Drug/Laboratory Test Interactions: Administration of Leuprorelin (Luprolex) in therapeutic doses results in suppression of the pituitary-gonadal system. Normal function is usually restored within three months after treatment is discontinued. Therefore, diagnostic tests of pituitary gonadotropic and gonadal functions conducted during treatment and for up to three months after discontinuation of Leuprorelin (Luprolex) may be misleading.

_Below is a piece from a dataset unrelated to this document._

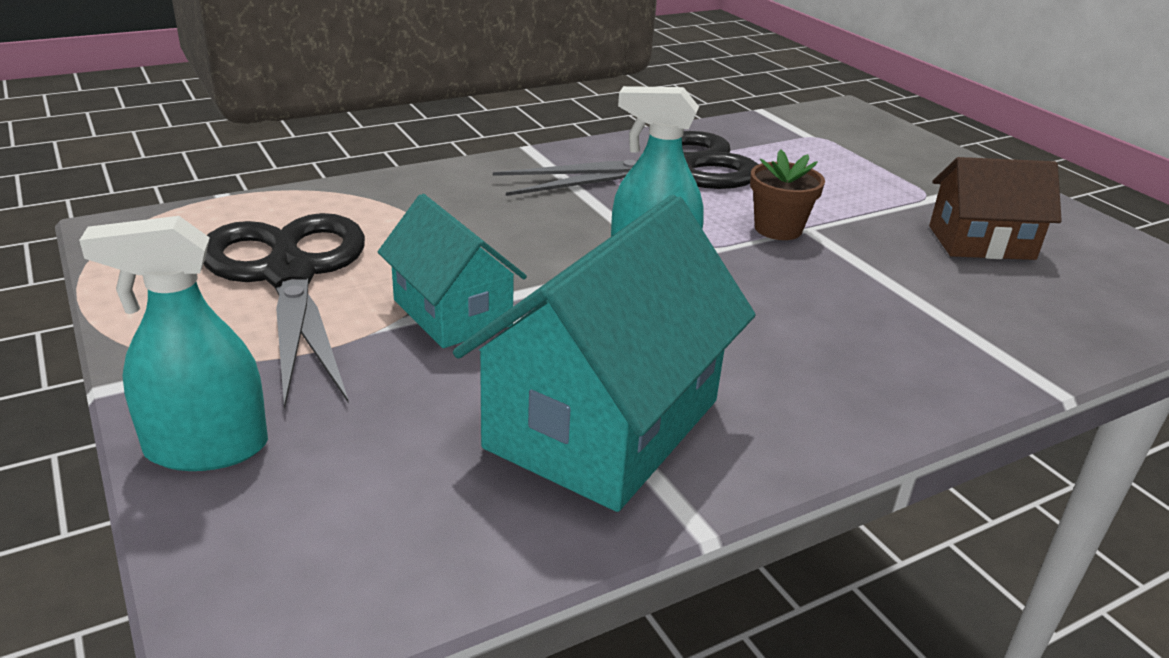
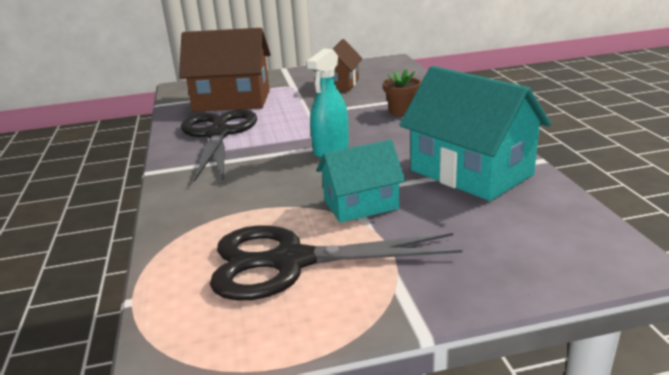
camera: 70 degrees left, 5 degrees down
turquoise spray bottle [79,216,268,471] -> none
brown flower pot [750,150,825,240] -> brown flower pot moved to [383,69,421,116]
none -> brown house [179,28,271,112]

3.75 mg and 11.25 mg: In males, since androgen deprivation treatment may prolong the QT interval, the concomitant use of Leuprorelin (Luprolex) with medicinal products known to prolong the QT interval or medicinal products able to induce Torsade de pointes such as Class IA (e.g. quinidine, disopyramide) or Class III (e.g. amiodarone, sotalol, dofetilide, ibutilide) antiarrhythmic medicinal products, methadone, moxifloxacin, antipsychotics, should be carefully evaluated.
Caution For Usage
Special precautions for disposal and other handling: Always ensure the safety device to prevent needle-stick injury is deployed after injection. Any unused product or waste material should be disposed of in accordance with local requirements.
Storage
Store at a room temperature not exceeding 25°C and avoiding heat. Protect from freezing.
ATC Classification
L02AE02 - leuprorelin ; Belongs to the class of gonadotropin releasing hormone analogues. Used in endocrine therapy.
Presentation/Packing
Powd for inj [vial + amp (diluent)] (white powder) 1.88 mg x 1's. 3.75 mg x 1's. 11.25 mg x 1's.